Former President Theodore Roosevelt once said, “Do what you can, where you are, with what you have.” For one class assignment, five students have used Roosevelt’s advice to educate and share their passion for a legislative bill. 

Master of Social Work students Kathryn Buckley, Lexy Felton, Flavia Gibson, Kendall Moore and Amanda Sandford are students in Professor Kristina Webber’s class, Advanced Policy for Social Work Practice: Children, Youth and Families. At the beginning of this semester, their group came together when they all chose the policy assignment topic, “Educational Opportunities for Dreamers.”

“Balancing various responsibilities along with allotting the time needed to strategize and carry out our plan has made me aware of the amount of effort that is needed in advocacy,” said Sandford. “It was difficult at first to think of what we could do that would be feasible for the semester and most meaningful towards what we ultimately want to achieve.”   

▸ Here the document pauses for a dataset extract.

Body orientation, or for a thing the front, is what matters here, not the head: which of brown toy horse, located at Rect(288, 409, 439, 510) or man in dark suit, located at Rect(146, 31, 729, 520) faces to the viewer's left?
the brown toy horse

The students decided to focus their efforts on the South Carolina Dreamers Act of 2018 (House Bill 4435/Senate Bill 869), which is legislation that would allow Deferred Action for Childhood Arrivals (DACA) recipients (often called “Dreamers”) in South Carolina to qualify for in-state tuition rates, certain state-based merit earned scholarships and professional licenses. The crossover date for the legislation is April 10, 2018, the last day for a bill to move out of the chamber in which it was introduced and move forward for consideration in the opposite chamber. If nothing is moved forward, the process must start from the beginning in 2019.

“Since our assignment is about policy, the South Carolina Dreamers Act was a perfect plan for us to advocate and push because it is something presented in the legislature right now,” said Moore. “It was fortunate for us to have something we can support right now. The class itself has helped us because we are required to prepare an ‘elevator speech’ to prepare us for talking with legislators and learning more about advocacy.”

With a limited amount of time, the students first created an advocacy plan for the bill through on-and-off-campus efforts. 

“We set up a ‘Take 5 Table’ inside the College of Social Work to talk with students and others on why the bill is important in not only a social work context,” said Felton. “There was also an effort to get people to call their representatives and tell them to vote ‘yes’ so it can move on to the next step in the House.”

Gibson added how the group moved quickly with an imminent deadline.

“We were stuck at first because there’s only so much we could do in a short time period,” said Gibson. “Part of our advocacy plan is calling our legislators to tell them to support the bill and meeting people in person to make a bigger impact. At first, the thought of speaking with a legislator was very intimidating. But as we became more involved with the advocacy plan, we were more confident about speaking with everyone. We used each other’s strengths and weaknesses to accomplish the task.”

The group also collaborated with the South Carolina Appleseed Legal Justice Center, an organization advocating for social service issues, especially immigration rights.

“Knowing we had a small window of opportunity due to the April 10 deadline helped ignite the fire to get more people aware and involved with the issue,” said Sandford. “I didn't think the five of us had much to offer to make a difference but working with SC Appleseed has reaffirmed the importance and power of collaboration in this field. They graciously provided us with information, tools and guidance we needed to help us begin and follow through with our plans. It is a confusing and overwhelming process to deal with legislation, so it has been great to have an established group committed toward the same goal to use as a resource.” 

Webber’s assignment has also helped Felton increase her knowledge about DACA and the importance of research.

“I went from not knowing a lot about DACA, to being part of this group, understanding more about the legislation, and advocating and sitting in on meetings where I can make a difference in the not just the university community, but the Columbia area as well,” said Felton. “This project is something all of us are very passionate about, and I’ve learned that it makes a huge difference by researching a topic before advocating.”

According to Moore, another benefit of the class is the importance of educating oneself and others on the issue.

“There might be a lot of misconceptions on social media or what people have heard, especially with this bill,” said Moore. “The class itself has really helped us understand how educating people is important in advocacy. People must know what is actually happening and not just go off on what they see on the news or social media.”

But aside from their specific topic, the assignment has helped the group learn about general advocacy for future policies, legislations and campaigns they support.

“As social workers in advocacy work, our main ability is to use our knowledge to educate others,” said Buckley. “While we might not be able to necessarily persuade someone, we can give them the information they need to consider other viewpoints and look at things differently. We’re just trying to research as much as we can and pass along that knowledge to others.”

Gibson added how passion is also an important component of advocacy.

“Personally, I have always been passionate about this topic for many reasons,” said Gibson. “But seeing how the group’s passion about this advocacy plan grew over the weeks has been very inspiring and proof that when people with the same passion and goals get together, there is so much more that can be accomplished.”